Since the Conrail split, Norfolk Southern has had three basic routes from the Chicago area to the Atlantic Coast: down the former Southern "Rat Hole" to Harriman Junction, then southeast to Knoxville, and either northeast on the Crescent Corridor or east through Asheville to Linwood; southeast along the Heartland Corridor (former Pocahontas Route), through Kenova and Roanoke; and east, across Pennsylvania, to Enola/Harrisburg and then down the Port Road to Baltimore or across the Harrisburg Line into New Jersey. Of these, the Rat Hole and its connections onward to Linwood were available for double-stacks as a result of the line and tunnel changes in the 1950s and 1960s (with only a couple of tunnels north of Oakdale needing notches to be cut in them for double-stack passage), while the line across Pennsylvania was cleared for double-stacks in the 1990s, during the Conrail era.
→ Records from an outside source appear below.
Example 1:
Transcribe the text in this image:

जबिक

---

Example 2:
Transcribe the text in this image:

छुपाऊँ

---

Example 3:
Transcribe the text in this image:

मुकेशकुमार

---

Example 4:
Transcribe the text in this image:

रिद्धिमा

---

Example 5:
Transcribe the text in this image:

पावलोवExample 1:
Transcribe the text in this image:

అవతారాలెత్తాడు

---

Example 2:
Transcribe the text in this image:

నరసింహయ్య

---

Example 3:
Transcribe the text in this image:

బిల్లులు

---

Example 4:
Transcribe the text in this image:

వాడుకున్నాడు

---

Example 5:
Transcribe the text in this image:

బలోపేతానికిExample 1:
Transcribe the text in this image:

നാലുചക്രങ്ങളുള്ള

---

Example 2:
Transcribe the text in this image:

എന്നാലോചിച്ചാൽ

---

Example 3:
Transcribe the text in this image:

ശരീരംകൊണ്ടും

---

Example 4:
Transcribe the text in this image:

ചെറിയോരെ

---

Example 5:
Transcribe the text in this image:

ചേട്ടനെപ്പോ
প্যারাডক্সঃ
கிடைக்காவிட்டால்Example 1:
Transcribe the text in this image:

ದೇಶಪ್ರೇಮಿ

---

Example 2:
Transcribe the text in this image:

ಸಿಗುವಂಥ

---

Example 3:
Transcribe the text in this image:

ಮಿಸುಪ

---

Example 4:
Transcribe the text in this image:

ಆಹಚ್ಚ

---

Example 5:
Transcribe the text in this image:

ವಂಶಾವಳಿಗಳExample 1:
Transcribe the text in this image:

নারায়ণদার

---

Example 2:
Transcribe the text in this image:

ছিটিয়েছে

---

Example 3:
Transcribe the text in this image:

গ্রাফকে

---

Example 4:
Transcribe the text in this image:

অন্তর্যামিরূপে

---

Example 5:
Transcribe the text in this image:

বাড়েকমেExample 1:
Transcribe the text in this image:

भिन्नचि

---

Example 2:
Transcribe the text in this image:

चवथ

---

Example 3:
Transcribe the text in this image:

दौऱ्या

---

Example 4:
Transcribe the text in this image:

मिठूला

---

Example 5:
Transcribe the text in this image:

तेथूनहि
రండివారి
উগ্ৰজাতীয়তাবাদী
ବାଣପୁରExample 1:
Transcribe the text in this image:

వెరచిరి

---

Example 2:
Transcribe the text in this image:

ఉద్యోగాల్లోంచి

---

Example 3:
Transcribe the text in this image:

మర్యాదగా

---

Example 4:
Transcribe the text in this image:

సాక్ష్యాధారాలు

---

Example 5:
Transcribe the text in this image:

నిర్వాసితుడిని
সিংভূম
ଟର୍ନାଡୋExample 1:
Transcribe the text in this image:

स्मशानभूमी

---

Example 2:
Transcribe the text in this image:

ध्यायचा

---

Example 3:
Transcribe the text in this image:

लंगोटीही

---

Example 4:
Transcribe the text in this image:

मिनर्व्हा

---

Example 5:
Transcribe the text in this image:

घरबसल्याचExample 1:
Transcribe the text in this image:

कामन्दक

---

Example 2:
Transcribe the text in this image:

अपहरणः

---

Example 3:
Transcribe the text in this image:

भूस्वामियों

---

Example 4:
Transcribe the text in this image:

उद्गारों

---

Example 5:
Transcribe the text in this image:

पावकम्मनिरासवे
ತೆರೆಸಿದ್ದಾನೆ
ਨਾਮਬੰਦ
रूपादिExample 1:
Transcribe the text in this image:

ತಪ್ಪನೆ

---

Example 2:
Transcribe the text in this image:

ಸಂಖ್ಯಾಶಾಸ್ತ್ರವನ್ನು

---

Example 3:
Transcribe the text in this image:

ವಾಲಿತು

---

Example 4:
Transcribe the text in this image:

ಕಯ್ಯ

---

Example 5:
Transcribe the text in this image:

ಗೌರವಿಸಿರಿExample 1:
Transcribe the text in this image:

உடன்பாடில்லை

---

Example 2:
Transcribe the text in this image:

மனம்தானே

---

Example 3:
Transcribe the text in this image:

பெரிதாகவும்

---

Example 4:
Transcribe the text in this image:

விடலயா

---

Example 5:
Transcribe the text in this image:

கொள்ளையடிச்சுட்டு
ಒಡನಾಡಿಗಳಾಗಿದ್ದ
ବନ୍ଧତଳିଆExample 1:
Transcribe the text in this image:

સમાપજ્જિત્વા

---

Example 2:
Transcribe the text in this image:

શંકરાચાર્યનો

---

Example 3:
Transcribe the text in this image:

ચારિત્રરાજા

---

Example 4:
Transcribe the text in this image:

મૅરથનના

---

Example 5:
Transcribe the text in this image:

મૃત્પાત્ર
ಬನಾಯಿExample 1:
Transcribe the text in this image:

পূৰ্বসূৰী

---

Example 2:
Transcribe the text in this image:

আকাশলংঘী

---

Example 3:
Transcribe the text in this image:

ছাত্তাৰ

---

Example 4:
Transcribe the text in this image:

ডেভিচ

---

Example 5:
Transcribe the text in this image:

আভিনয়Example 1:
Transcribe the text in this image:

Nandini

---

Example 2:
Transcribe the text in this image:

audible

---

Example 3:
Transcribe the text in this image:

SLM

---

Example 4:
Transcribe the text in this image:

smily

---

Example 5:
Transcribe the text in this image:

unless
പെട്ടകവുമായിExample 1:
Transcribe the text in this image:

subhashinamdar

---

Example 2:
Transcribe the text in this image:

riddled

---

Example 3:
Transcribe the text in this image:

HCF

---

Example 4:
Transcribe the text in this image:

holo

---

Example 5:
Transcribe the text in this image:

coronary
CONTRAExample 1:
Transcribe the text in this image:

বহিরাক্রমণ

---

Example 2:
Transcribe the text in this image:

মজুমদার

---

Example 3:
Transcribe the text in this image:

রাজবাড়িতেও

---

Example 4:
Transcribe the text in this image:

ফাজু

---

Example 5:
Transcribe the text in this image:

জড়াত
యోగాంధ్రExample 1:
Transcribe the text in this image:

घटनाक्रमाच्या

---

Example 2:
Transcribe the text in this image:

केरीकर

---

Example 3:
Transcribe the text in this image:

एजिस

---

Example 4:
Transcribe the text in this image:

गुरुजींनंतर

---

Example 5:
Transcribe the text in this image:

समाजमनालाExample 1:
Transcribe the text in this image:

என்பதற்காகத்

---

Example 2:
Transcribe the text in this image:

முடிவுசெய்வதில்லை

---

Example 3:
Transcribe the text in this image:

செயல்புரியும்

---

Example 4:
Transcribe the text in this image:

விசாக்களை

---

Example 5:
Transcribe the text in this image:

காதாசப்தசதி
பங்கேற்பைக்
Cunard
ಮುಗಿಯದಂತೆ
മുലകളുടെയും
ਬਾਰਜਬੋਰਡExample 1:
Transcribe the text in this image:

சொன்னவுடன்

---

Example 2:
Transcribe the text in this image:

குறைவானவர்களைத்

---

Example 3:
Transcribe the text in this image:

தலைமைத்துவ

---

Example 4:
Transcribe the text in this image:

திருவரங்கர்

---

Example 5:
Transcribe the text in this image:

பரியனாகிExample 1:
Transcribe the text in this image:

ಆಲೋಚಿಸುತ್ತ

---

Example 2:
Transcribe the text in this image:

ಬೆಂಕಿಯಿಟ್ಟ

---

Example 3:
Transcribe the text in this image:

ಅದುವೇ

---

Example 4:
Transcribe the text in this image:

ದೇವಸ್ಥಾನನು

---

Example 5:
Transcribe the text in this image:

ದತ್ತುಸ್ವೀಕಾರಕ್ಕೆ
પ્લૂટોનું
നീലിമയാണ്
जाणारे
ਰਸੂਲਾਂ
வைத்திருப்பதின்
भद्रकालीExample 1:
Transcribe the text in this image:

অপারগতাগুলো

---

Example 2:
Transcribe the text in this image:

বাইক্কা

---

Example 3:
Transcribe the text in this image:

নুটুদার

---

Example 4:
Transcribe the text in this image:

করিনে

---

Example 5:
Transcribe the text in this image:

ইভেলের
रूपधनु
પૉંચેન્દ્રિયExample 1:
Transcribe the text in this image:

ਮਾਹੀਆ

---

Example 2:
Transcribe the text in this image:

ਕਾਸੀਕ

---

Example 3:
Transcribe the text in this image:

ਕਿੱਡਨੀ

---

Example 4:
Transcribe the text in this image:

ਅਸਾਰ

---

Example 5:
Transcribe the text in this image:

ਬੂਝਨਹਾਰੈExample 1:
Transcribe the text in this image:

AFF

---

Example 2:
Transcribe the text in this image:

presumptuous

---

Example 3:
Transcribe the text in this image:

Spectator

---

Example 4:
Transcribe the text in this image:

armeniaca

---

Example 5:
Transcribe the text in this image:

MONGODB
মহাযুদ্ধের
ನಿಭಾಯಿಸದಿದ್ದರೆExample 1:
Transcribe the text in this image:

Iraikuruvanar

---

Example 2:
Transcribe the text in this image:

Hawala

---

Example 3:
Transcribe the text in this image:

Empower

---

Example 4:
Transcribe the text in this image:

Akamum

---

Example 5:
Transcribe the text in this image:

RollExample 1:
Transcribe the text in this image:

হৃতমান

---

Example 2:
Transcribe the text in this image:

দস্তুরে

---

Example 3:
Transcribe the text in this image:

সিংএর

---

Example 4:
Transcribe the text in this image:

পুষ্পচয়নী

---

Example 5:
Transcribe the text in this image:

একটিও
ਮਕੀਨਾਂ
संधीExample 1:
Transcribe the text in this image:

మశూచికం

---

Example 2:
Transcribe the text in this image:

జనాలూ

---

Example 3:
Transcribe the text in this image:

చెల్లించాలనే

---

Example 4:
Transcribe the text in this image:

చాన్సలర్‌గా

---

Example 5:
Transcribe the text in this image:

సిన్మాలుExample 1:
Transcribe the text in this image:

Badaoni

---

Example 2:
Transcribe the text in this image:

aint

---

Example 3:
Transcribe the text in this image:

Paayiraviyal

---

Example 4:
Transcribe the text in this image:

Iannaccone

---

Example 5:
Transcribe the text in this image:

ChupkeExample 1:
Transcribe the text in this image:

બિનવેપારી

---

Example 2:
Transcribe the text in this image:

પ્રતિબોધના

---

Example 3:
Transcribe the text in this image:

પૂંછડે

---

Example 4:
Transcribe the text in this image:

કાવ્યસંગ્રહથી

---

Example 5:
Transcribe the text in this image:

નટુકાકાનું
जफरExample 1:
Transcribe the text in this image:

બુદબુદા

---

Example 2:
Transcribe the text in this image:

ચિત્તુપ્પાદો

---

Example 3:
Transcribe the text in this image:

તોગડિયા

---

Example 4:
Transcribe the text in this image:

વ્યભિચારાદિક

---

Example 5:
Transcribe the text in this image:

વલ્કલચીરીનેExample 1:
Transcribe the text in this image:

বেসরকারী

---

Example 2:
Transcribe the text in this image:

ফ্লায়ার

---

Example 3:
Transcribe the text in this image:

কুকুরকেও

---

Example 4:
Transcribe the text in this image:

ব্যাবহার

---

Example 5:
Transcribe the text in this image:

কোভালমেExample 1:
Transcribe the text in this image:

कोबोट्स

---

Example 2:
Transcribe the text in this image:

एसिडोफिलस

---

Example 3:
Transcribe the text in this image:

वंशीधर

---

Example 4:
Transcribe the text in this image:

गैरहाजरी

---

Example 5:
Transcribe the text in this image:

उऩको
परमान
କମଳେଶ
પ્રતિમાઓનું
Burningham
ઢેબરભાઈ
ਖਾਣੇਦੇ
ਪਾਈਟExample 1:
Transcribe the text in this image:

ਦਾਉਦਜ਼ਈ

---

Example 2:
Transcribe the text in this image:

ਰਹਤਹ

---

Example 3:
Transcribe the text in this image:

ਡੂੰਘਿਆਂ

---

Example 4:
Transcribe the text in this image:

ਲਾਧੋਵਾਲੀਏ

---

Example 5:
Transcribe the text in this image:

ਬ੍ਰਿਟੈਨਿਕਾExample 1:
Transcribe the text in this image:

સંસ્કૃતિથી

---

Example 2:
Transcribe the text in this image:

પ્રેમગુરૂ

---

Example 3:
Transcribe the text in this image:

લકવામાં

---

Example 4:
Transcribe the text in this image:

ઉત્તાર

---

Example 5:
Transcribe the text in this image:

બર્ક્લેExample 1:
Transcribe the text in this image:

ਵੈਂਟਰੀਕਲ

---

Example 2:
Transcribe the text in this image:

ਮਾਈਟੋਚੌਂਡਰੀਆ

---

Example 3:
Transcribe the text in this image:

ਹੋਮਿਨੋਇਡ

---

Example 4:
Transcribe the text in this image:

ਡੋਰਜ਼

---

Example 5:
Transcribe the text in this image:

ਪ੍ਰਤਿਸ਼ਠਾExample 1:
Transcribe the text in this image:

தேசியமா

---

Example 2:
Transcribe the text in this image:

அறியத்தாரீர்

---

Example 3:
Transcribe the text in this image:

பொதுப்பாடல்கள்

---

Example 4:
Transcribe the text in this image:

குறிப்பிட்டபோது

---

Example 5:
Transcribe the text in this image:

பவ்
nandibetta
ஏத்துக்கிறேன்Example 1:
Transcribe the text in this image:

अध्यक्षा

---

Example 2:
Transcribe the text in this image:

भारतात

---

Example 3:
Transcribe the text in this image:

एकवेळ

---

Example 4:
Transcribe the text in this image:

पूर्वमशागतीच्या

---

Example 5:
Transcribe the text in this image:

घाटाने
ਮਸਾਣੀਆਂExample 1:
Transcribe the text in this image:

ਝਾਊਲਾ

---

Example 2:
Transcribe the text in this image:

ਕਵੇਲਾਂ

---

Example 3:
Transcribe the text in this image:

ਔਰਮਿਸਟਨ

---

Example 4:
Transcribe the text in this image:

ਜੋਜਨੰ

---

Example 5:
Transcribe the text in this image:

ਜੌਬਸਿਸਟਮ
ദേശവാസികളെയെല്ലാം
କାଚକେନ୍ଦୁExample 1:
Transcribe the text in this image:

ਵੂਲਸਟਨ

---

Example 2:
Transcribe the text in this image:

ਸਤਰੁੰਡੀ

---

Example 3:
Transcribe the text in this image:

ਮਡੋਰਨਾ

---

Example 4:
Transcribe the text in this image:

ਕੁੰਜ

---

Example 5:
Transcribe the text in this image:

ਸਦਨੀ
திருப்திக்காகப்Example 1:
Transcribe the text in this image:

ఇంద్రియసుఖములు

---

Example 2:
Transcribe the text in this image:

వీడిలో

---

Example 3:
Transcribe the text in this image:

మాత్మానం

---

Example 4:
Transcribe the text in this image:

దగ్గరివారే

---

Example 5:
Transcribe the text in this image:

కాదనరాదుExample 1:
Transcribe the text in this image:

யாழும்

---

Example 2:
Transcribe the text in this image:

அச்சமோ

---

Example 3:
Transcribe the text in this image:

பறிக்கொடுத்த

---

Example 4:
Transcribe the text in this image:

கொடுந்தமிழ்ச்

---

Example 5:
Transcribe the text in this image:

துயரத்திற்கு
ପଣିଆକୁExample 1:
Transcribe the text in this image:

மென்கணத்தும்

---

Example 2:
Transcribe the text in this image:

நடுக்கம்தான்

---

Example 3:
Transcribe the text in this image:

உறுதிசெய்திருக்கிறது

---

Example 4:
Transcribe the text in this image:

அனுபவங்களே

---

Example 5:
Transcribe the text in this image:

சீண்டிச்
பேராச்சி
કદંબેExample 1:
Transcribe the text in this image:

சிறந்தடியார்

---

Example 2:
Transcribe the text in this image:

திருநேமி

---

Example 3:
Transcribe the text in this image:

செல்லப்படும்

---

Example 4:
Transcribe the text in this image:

The Pocahontas line has been cleared more recently, opening to double stacks on September 9, 2010, when trains 217 and 218, between Linwood and Chicago, and 233, 234 and 236, between Norfolk and Chicago, started carrying double-stack containers.

Connections from Chicago/Elkhart to these lines are: via either the Marion (IN) branch or former Nickel Plate New Castle District, both feeding at Muncie, IN, into a former PRR line onwards to Cincinnati; south from Oak Harbor (on the Chicago Line) and Bellevue to Columbus and Portsmouth, OH (with the connection from Cincinnati via the Dayton District feeding in at Columbus); and across the Chicago Line to Cleveland, down the Cleveland Line to Alliance and then east through Pittsburgh.

Crescent Corridor route descriptions

Harriman Junction to Salisbury route descriptions

NS Traffic:

At the time of the split, CSX had no lines to the Atlantic Coast cleared for double-stacks, other than the circuitous routings via upstate New York, on the one hand, or the former L&N lines into Alabama (and Georgia?), on the other. It has been working frantically to clear the former B&O Sand Patch and East End lines for these larger clearances, with the Sand Patch tunnels done in 2010, and the work on the Magnolia Cutoff in West Virginia and Maryland proceeding apace in early 2012 (the so-called Heritage Corridor).

South of Nashville, traffic to and from Florida points can take either the route via Chattanooga and Atlanta or the route via Birmingham, coming back together at Manchester, GA, to head through Waycross to Folkston, GA. All manifest traffic seems to terminate and originate at Waycross.